Nairobi National Museum underwent a long renovation recently, reopening in 2008 after three years. A more modern facade greets visitors and this dinosaur guards the entrance. The dinosaur resembles a T-rex but beyond that it is difficult to discern which dinosaur it is as there is no interpretive sign. Plus it looks like a cartoon character. What does that bode for the inside of the museum?
In the foyer themed halls radiate out. To our left is the East African Birds Hall and we start there. Displays cases fill the room and they are full of stuffed birds. Hundreds and hundreds of stuffed birds, from white pelicans to the tiny tit. Signage is minimal – an inch square piece of aging paper with a typewriter-written name and sometimes a short description – and even a few of those are hidden behind a bird or two. Sometimes the descriptive paper is there but without the bird. However what does come through loud and clear, no interpretation needed, is the sheer overwhelming number of birds that live in or visit East Africa. Hail this bird paradise. The piddly few I have seen and recorded are nearly embarrassing to contemplate. I feel like I’ve been birding this whole time with blinders on, missing far more than I see. The Bird Hall is both inspiring and humbling – and I hope it is next on the renovation list. There is so much more to birds than their names and a stuffed specimen.
The mammal hall is slightly less intimidating. The dioramas and displays feature both creatures we have seen and many we have not. The specimens appear to be the same ones as were used prior to the renovation, done in a 50’s style taxidermy. But I suppose that is better than going out and shooting new specimens, right? This most impressive elephant is a main display and was far too big for a good photo. Ahmed, as he was called, acquired national protection from the government when local people were afraid he’d be poached for his incredible tusks. These aren’t the biggest or heaviest tusks but they are nearly perfectly symmetrical. Ahmed died of natural causes and now is immortalized in the museum. A lucky pachyderm indeed.

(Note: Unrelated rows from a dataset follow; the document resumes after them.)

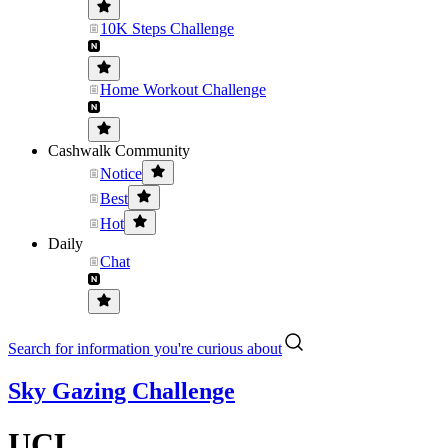
10K Steps Challenge
Home Workout Challenge
Cashwalk Community
Notice
Best
Hot
Daily
Chat
Search for information you're curious about
Sky Gazing Challenge
UCL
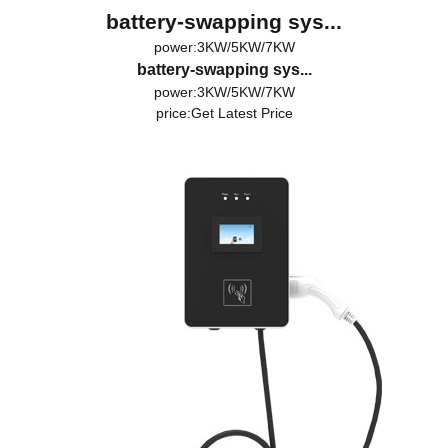
battery-swapping sys...
power:3KW/5KW/7KW
battery-swapping sys...
power:3KW/5KW/7KW
price:
Get Latest Price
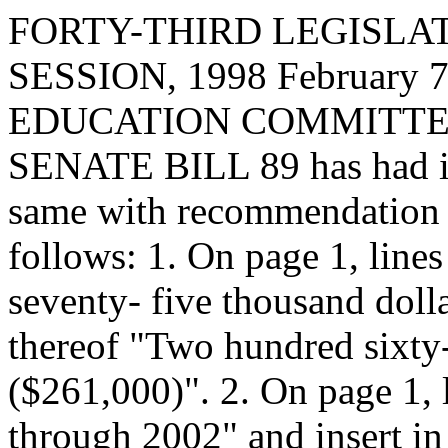
FORTY-THIRD LEGISLAT
SESSION, 1998 February 7,
EDUCATION COMMITTEE, t
SENATE BILL 89 has had it 
same with recommendation 
follows: 1. On page 1, line
seventy- five thousand dolla
thereof "Two hundred sixty
($261,000)". 2. On page 1, l
through 2002" and insert in 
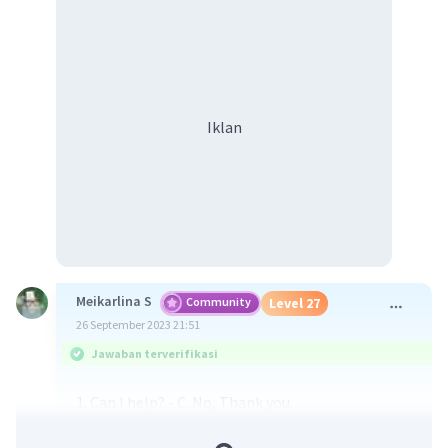
Iklan
Meikarlina S
Community
Level 27
26 September 2023 21:51
Jawaban terverifikasi
1. Can I help? - C. No, Thank you.
2. Can I help you? - F. No, thanks. I'm just having a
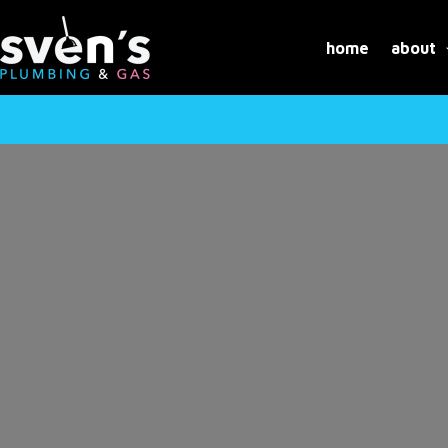
Skip
to
home
about
content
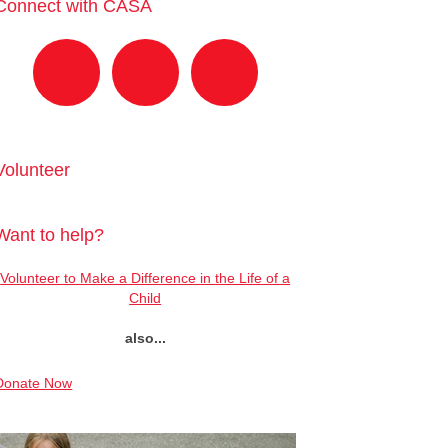
Connect with CASA
Volunteer
Want to help?
Volunteer to Make a Difference in the Life of a
Child
also...
Donate Now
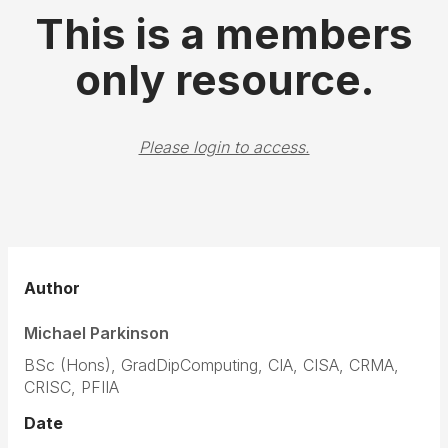
This is a members
only resource.
Please login to access.
Author
Michael Parkinson
BSc (Hons), GradDipComputing, CIA, CISA, CRMA,
CRISC, PFIIA
Date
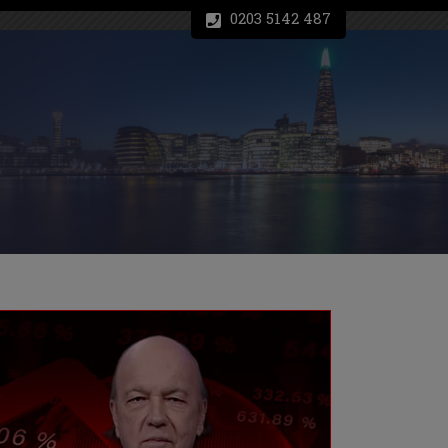
0203 5142 487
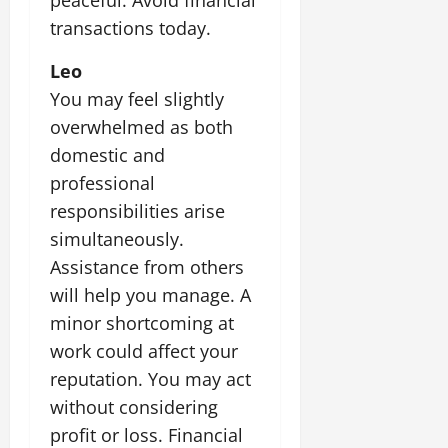
transactions today.
Leo
You may feel slightly
overwhelmed as both
domestic and
professional
responsibilities arise
simultaneously.
Assistance from others
will help you manage. A
minor shortcoming at
work could affect your
reputation. You may act
without considering
profit or loss. Financial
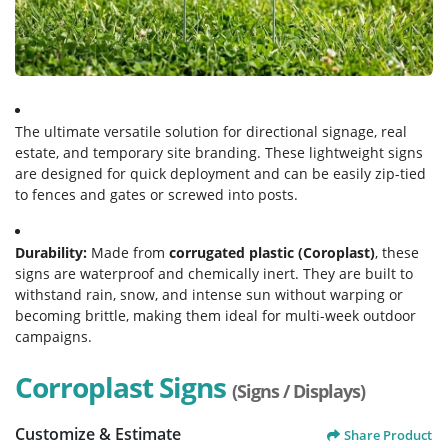
The ultimate versatile solution for directional signage, real
estate, and temporary site branding. These lightweight signs
are designed for quick deployment and can be easily zip-tied
to fences and gates or screwed into posts.
Durability:
Made from
corrugated plastic (Coroplast)
, these
signs are waterproof and chemically inert. They are built to
withstand rain, snow, and intense sun without warping or
becoming brittle, making them ideal for multi-week outdoor
campaigns.
Corroplast Signs
(Signs / Displays)
Customize & Estimate
Share Product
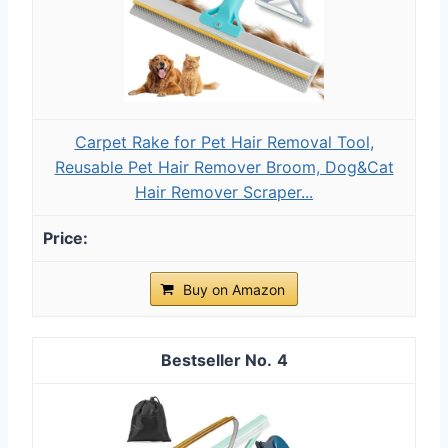
Carpet Rake for Pet Hair Removal Tool,
Reusable Pet Hair Remover Broom, Dog&Cat
Hair Remover Scraper...
Buy on Amazon
4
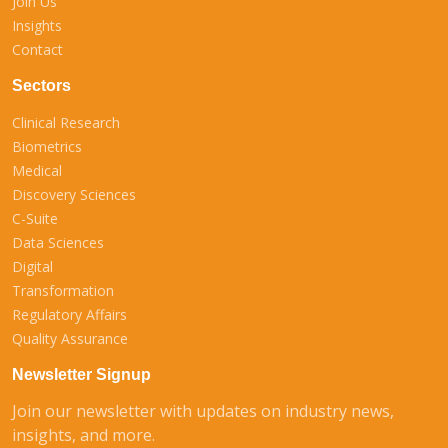
Join Us
Insights
Contact
Sectors
Clinical Research
Biometrics
Medical
Discovery Sciences
C-Suite
Data Sciences
Digital
Transformation
Regulatory Affairs
Quality Assurance
Newsletter Signup
Join our newsletter with updates on industry news,
insights, and more.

Finally, the holy grail of the museum – The Hall of Human Origins. Kenya is home to arguably the most, and the most important, paleo-anthropological finds in history. The Nairobi museum has done a spectacular job of displaying and interpreting these finds. In order of evolutionary appearance we read of Aegyptopithecus, Proconsul and Kenyapithecus and their progeny which became the primates. Moving along (very slowly) there are then the missing years, millions of them. We know almost nothing about an eleven-million year time span between primates and hominid formation. The museum makes no apologies for what it does not know. Nor does it question evolution or ask you to consider creationism. Time and chance are the creators here.
That the fossils were discovered at all boggles the mind and panels explain what was found where by whom. Here are photos taken of the discovery of Turkana Boy, a nearly complete skeleton of Homo erectus, one of the most fantastic finds ever. The ground he was found in looks like most of the land around Turkana – what was it that drew the fossil hunter to that very spot? I imagine he must have lost his mind when he realized what he was looking at. Only the brow crown was visible in the rock matrix. Beneath the rocks and scattered about were fossilized bones of such importance you might conclude they were laid there on purpose to be found by us, millions of years later. What a rush.
At the end of the Origins Hall is a discrete sign saying Skull Room. It is a small room. Arranged around the walls are jewel-like display cases with carefully staged lighting. Long tapestry panels that describe each glass case. A narrow coffin-size display lays at the center. The atmosphere is hushed. For here, face to face, are the actual fossils of the ancestors of human beings. The real thing. From the rocky desert ground, painstakingly reassembled, are the skulls of Erectus, Rudolphenisis, Habilis, Robutus, and the others. It is breathtaking. I am moved to tears – I cannot believe it. Of course these skulls have been a part of science since their discovery but until now they have not been so beautifully and publicly displayed. Here is Proconsul, where it is thought the primate family tree began. Here is Paranthropus aethiopicus or Black Skull, so-called for the patina it acquired while it laid around waiting to be found. In the center display case is the wonder of Kenya, the amazingly complete Turkana Boy. Turkana Boy was likely between 12 and 18 when he died 1.5 million years ago. How could such delicate bones survive for that impossible amount of time? How did the whole of his lineage survive? Yet here we are, looking at him. We are his cousins, the survivors.
There are no postcards of the Skull Room for sale at the museum; too bad, I’d have bought them all. The Hall of Human Origins is worth a second trip, perhaps after we visit the most famous Ethiopian fossil, Lucy. It is a wonderful world we live in, and have lived in for so long. Hope we can keep it together for a few more million years.